My Grandmother has never in my life told me that she loves me, at least not in words.  In her actions, she has told me she loves me more than I can ever imagine.  The other day, she told me that she didn’t love me, but she was going to put her foot down when it comes to me going to Africa in the summer.  She will not let me go because there is no way for her to know that I am okay.  In this way, she reminds me of Mamie in “Dogs in a Pack.”    Mamie, the strong-willed widow and mother of three girls, who holds two would-be rapist at bay, never shows any emotion towards her children, but her actions, protecting them with all she has, tells more than words.  Like a mother hen, Mamie keeps her girls under a close watch.  She knows the men may try something later on and decides that if her daughters “don’t come soon, she’ll go after them” ( “Dogs” 2).  Though there was no need for it, she would no doubt have killed Cowboy and Minit Man, the convicts who want to rape Mamie’s girls, but are side-tracked by the torture they are put through by them, if she had no choice.  My Grandmother, without a doubt, will do anything, and has done everything, to show her family how much she cares, without having to compromise her pride in the process. 

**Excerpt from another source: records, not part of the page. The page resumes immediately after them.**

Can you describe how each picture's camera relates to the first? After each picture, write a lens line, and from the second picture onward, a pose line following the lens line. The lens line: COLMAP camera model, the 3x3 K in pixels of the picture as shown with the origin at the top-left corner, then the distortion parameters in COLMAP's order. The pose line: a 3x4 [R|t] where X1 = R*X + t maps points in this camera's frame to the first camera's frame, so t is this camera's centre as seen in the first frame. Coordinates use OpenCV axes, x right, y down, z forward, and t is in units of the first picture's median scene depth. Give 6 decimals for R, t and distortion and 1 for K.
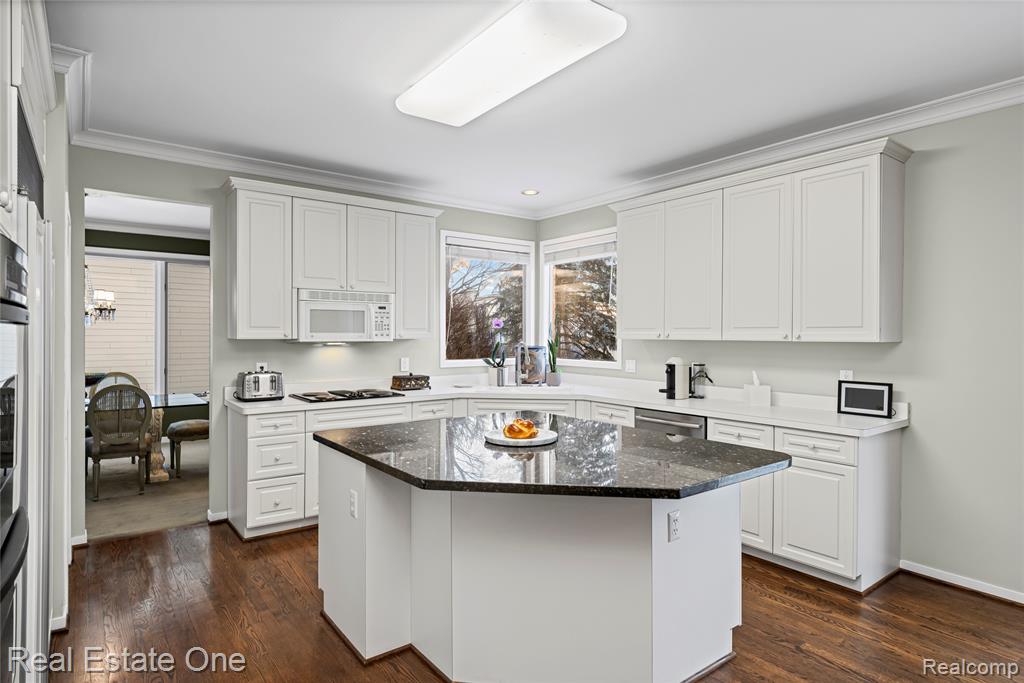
lens RADIAL K [[561.9, 0, 513.7], [0, 561.9, 342.9], [0, 0, 1]] dist [0.002406, -0.002025]
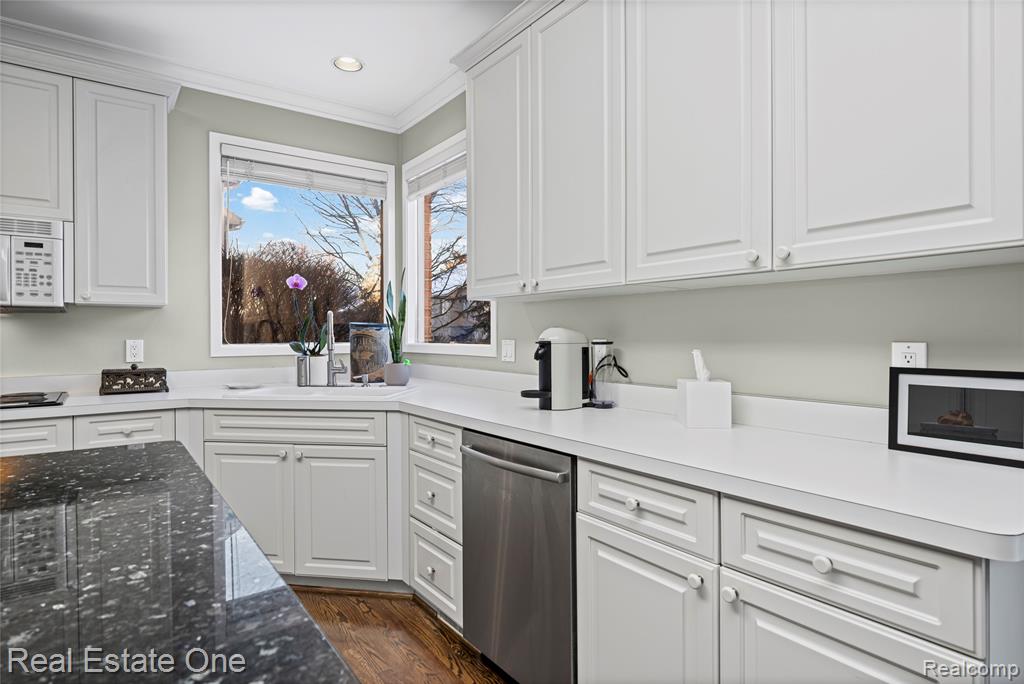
lens RADIAL K [[561.9, 0, 511.0], [0, 561.9, 335.4], [0, 0, 1]] dist [0.002406, -0.002025]
pose [[0.999627, -0.007213, -0.026346, 0.255032], [0.006834, 0.999872, -0.014442, 0.038403], [0.026447, 0.014257, 0.999549, 0.474473]]
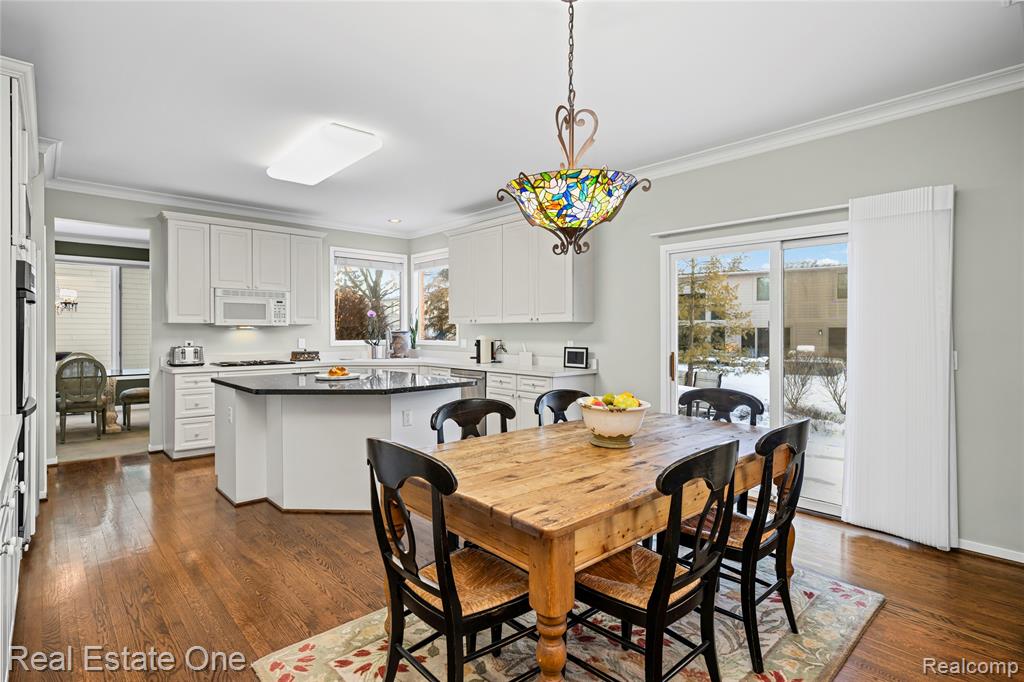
lens RADIAL K [[508.2, 0, 511.7], [0, 508.2, 339.0], [0, 0, 1]] dist [0.002539, -0.002442]
pose [[0.995703, -0.004714, 0.092482, 0.236704], [0.004851, 0.999987, -0.001257, 0.036302], [-0.092475, 0.001701, 0.995714, -0.341286]]
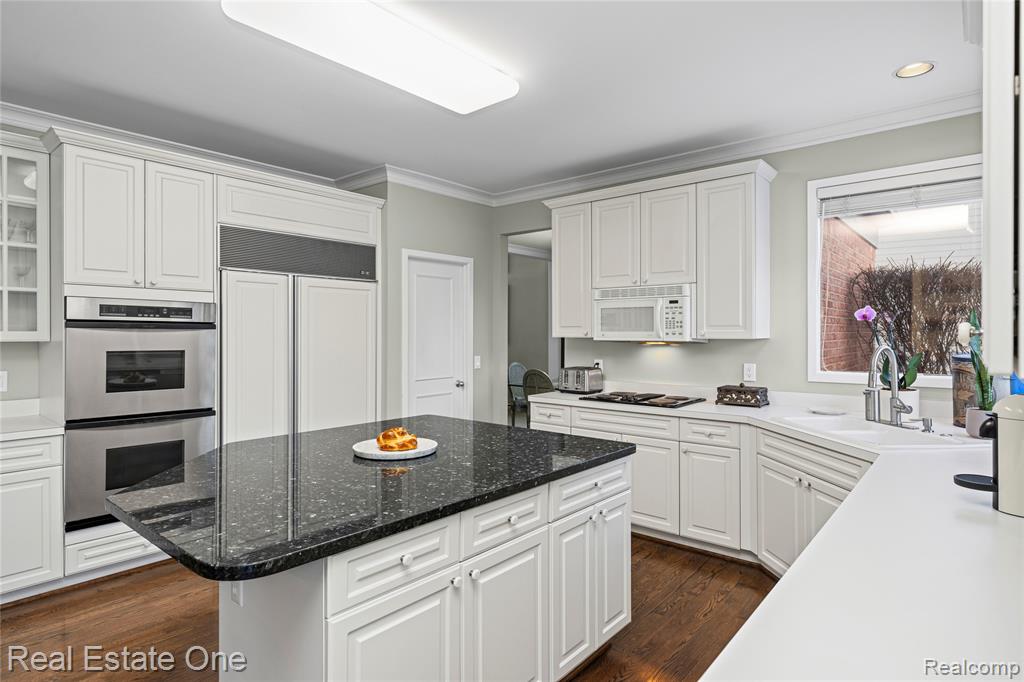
lens RADIAL K [[561.9, 0, 505.7], [0, 561.9, 334.1], [0, 0, 1]] dist [0.002406, -0.002025]
pose [[0.208621, -0.001081, -0.977996, 0.560745], [-0.014443, 0.999887, -0.004186, -0.006625], [0.977890, 0.014998, 0.208581, 0.589861]]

Janice Daugharty writes about the South and the people who live here.  The women characters in the stories are the most prominent because they represent certain qualities of strong Southern women.  Everyone, no matter where he lives, has someone in his life who is represented in one of the stories.  My Grandmother is the most prominent figure in my life and I see her in any Southern writers works because, my Grandmother is part of my regional identity.  She, like Gransallie, Mamie, and Miss Sara, are strong Southern women.  They show pride, caring, nurturing, and strong-mindedness associated with the Southern woman.  Janice Daugharty paints a wonderful picture of who a Southern woman is and what she stands for.

 

 

 

 

 

 

 

 

 

Works Cited

Daugharty, Janice.  “Amazing Grace.”  Going Through the Change.  New York: Ontario Review Press, 1994.  52-65.

- - -.  “Dogs in a Pack.”  Going Through the Change.  New York: Ontario Review Press, 1994.  1-14.

- - -.  “Living Lessons.”  Going Through the Change.  New York: Ontario Review Press, 1994.  185-200.

- - -.  “Looking to Miss Sara.”  Going Through the Change.  New York: Ontario Review Press, 1994.  100-109.

Hollingsworth, Linda P, “Reviews.”  Rev. of Going Through the Change, by Janice Daugharty.  Studies in Short Fiction 2003: 300.